> [Work order] Please retype the data in full and exactly; the pictures are not part of the copy.

> [Provided data]
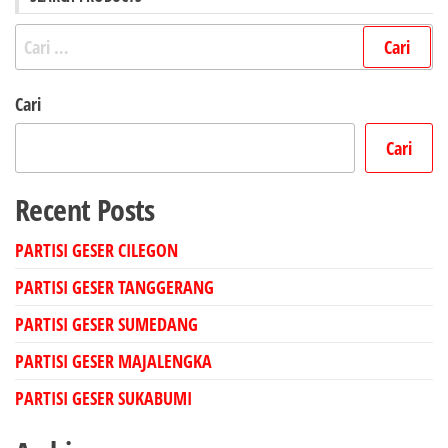
Cari
untuk:
Cari
Cari
Recent Posts
PARTISI GESER CILEGON
PARTISI GESER TANGGERANG
PARTISI GESER SUMEDANG
PARTISI GESER MAJALENGKA
PARTISI GESER SUKABUMI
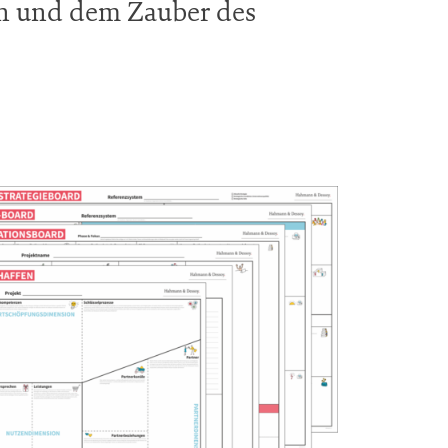
nen und dem Zauber des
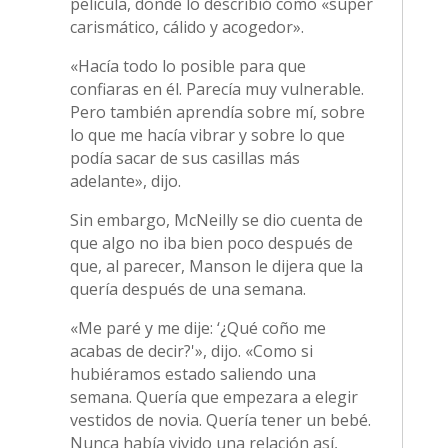
película, donde lo describió como «súper
carismático, cálido y acogedor».
«Hacía todo lo posible para que
confiaras en él. Parecía muy vulnerable.
Pero también aprendía sobre mí, sobre
lo que me hacía vibrar y sobre lo que
podía sacar de sus casillas más
adelante», dijo.
Sin embargo, McNeilly se dio cuenta de
que algo no iba bien poco después de
que, al parecer, Manson le dijera que la
quería después de una semana.
«Me paré y me dije: ‘¿Qué coño me
acabas de decir?'», dijo. «Como si
hubiéramos estado saliendo una
semana. Quería que empezara a elegir
vestidos de novia. Quería tener un bebé.
Nunca había vivido una relación así,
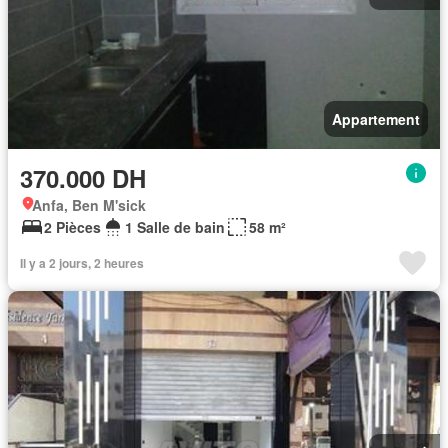
Appartement
370.000 DH
Anfa, Ben M'sick
2 Pièces
1 Salle de bain
58 m²
Il y a 2 jours, 2 heures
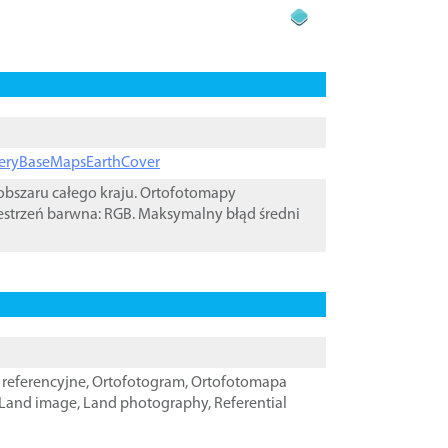
ageryBaseMapsEarthCover
bszaru całego kraju. Ortofotomapy
estrzeń barwna: RGB. Maksymalny błąd średni
referencyjne
,
Ortofotogram
,
Ortofotomapa
Land image
,
Land photography
,
Referential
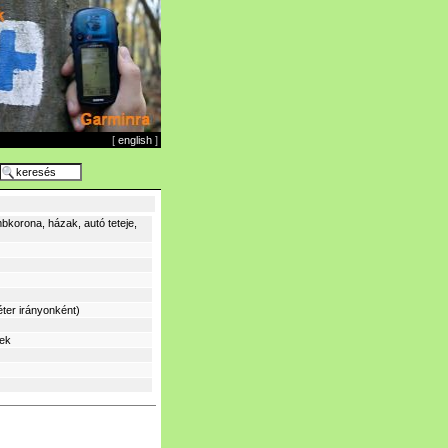
[
english
]
bkorona, házak, autó teteje,
ter irányonként)
sek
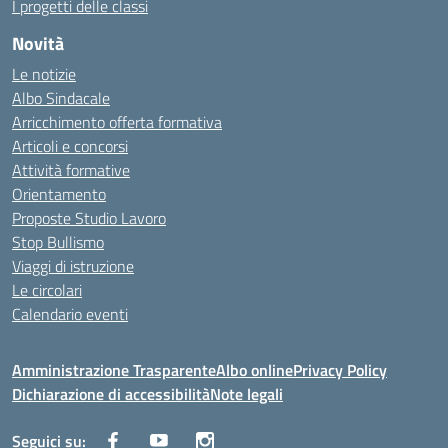
I progetti delle classi
Novità
Le notizie
Albo Sindacale
Arricchimento offerta formativa
Articoli e concorsi
Attività formative
Orientamento
Proposte Studio Lavoro
Stop Bullismo
Viaggi di istruzione
Le circolari
Calendario eventi
Amministrazione Trasparente
Albo online
Privacy Policy
Dichiarazione di accessibilità
Note legali
Seguici su:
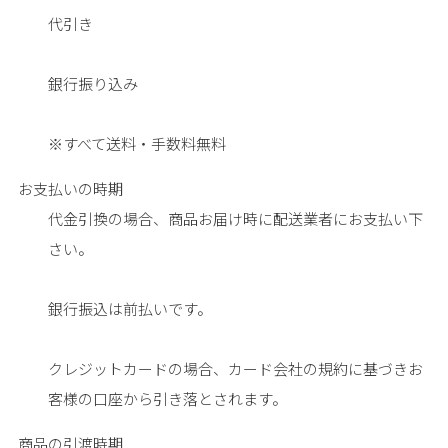
代引き
銀行振り込み
※すべて送料・手数料無料
お支払いの時期
代金引換の場合、商品お届け時に配送業者にお支払い下
さい。
銀行振込は前払いです。
クレジットカードの場合、カード会社の規約に基づきお
客様の口座から引き落とされます。
商品の引渡時期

> [Task result]
Cari
untuk:
Cari
Cari
Recent Posts
PARTISI GESER CILEGON
PARTISI GESER TANGGERANG
PARTISI GESER SUMEDANG
PARTISI GESER MAJALENGKA
PARTISI GESER SUKABUMI
nen und dem Zauber des
película, donde lo describió como «súper
carismático, cálido y acogedor».
«Hacía todo lo posible para que
confiaras en él. Parecía muy vulnerable.
Pero también aprendía sobre mí, sobre
lo que me hacía vibrar y sobre lo que
podía sacar de sus casillas más
adelante», dijo.
Sin embargo, McNeilly se dio cuenta de
que algo no iba bien poco después de
que, al parecer, Manson le dijera que la
quería después de una semana.
«Me paré y me dije: ‘¿Qué coño me
acabas de decir?'», dijo. «Como si
hubiéramos estado saliendo una
semana. Quería que empezara a elegir
vestidos de novia. Quería tener un bebé.
Nunca había vivido una relación así,
Appartement
370.000 DH
Anfa, Ben M'sick
2 Pièces
1 Salle de bain
58 m²
Il y a 2 jours, 2 heures
ageryBaseMapsEarthCover
bszaru całego kraju. Ortofotomapy
estrzeń barwna: RGB. Maksymalny błąd średni
referencyjne
,
Ortofotogram
,
Ortofotomapa
Land image
,
Land photography
,
Referential
[
english
]
bkorona, házak, autó teteje,
ter irányonként)
sek
I progetti delle classi
Novità
Le notizie
Albo Sindacale
Arricchimento offerta formativa
Articoli e concorsi
Attività formative
Orientamento
Proposte Studio Lavoro
Stop Bullismo
Viaggi di istruzione
Le circolari
Calendario eventi
Amministrazione Trasparente
Albo online
Privacy Policy
Dichiarazione di accessibilità
Note legali
Seguici su:
代引き
銀行振り込み
※すべて送料・手数料無料
お支払いの時期
代金引換の場合、商品お届け時に配送業者にお支払い下
さい。
銀行振込は前払いです。
クレジットカードの場合、カード会社の規約に基づきお
客様の口座から引き落とされます。
商品の引渡時期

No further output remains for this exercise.